Anonyme - Le Testament du Lingon (Testamentum Lingonis) - Document testamentaire gallo-romain tardif d'un caractère exceptionnel, conservé uniquement à travers une copie médiévale. Il expose des instructions très détaillées concernant la sépulture, les rites commémoratifs, l'entretien de la tombe, la gestion de l'héritage et l'organisation post-mortem. Ce texte offre un témoignage rare et précieux sur les mentalités, le droit privé et les pratiques religieuses dans la Gaule romaine. L'inscription originale est aujourd'hui perdue. La copie connue a été intégrée dans un manuscrit médiéval plus tard conservé à la bibliothèque universitaire de Bâle (Suisse).
Le Testament du Lingon - une forme très atypique
Bien qu'il soit souvent présenté comme la reproduction d'une inscription funéraire, le Testament du Lingon se distingue fortement des épitaphes antiques classiques, généralement brèves. Contrairement à celles-ci, ce texte adopte une forme développée, proche d'un véritable testament, et comprend des directives précises relatives aux rites posthumes ainsi qu'à l'assignation de biens. Une telle ampleur est exceptionnelle pour une inscription funéraire romaine ou gallo-romaine.
Le Testament du Lingon mentionne un "domaine de Litavis" (Litavicrarus dans le texte latin), indiquant que la tombe, les rites posthumes et l'entretien du monument relèvent de cette divinité. Cette formule montre que Litavis agissait comme protectrice du tombeau ou de la terre funéraire, assurant la stabilité du lieu et la pérennité des rites.
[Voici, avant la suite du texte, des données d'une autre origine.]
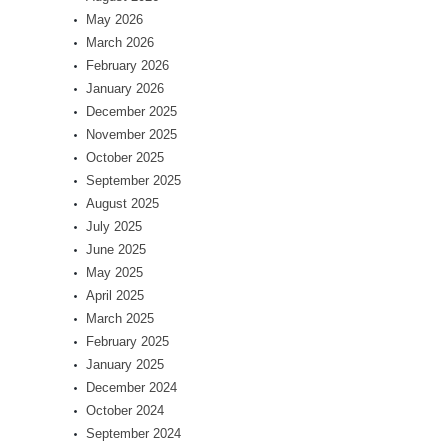
May 2026
March 2026
February 2026
January 2026
December 2025
November 2025
October 2025
September 2025
August 2025
July 2025
June 2025
May 2025
April 2025
March 2025
February 2025
January 2025
December 2024
October 2024
September 2024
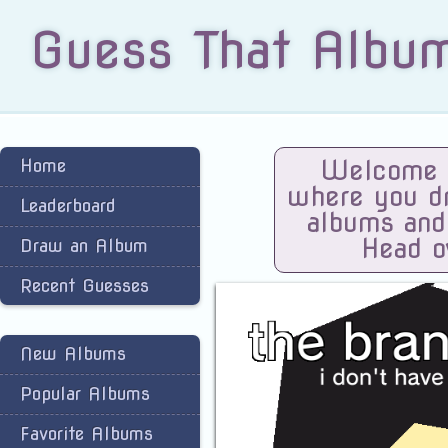
Guess That Albu
Home
Welcome t
where you dra
Leaderboard
albums and
Head o
Draw an Album
Recent Guesses
New Albums
Popular Albums
Favorite Albums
Cette attestation prend une importance particulière si on la rapproche d'autres cultes régionaux. En effet, chez les Lingons, la déesse Litavis est souvent associée au dieu Cicolluis dans les inscriptions votives, formant vraisemblablement un couple divin protecteur. Cicolluis est généralement interprété comme une divinité guerrière ou tutélaire (souvent rapprochée de Mars), tandis que Litavis semble liée à la terre, au territoire ou à la stabilité (*litavi- : "large, vaste, étendu"). Le Testament montre ainsi que cette divinité n'était pas uniquement invoquée dans un cadre public ou votif, mais jouait également un rôle réel dans la religion domestique et funéraire, au moins chez les Lingons.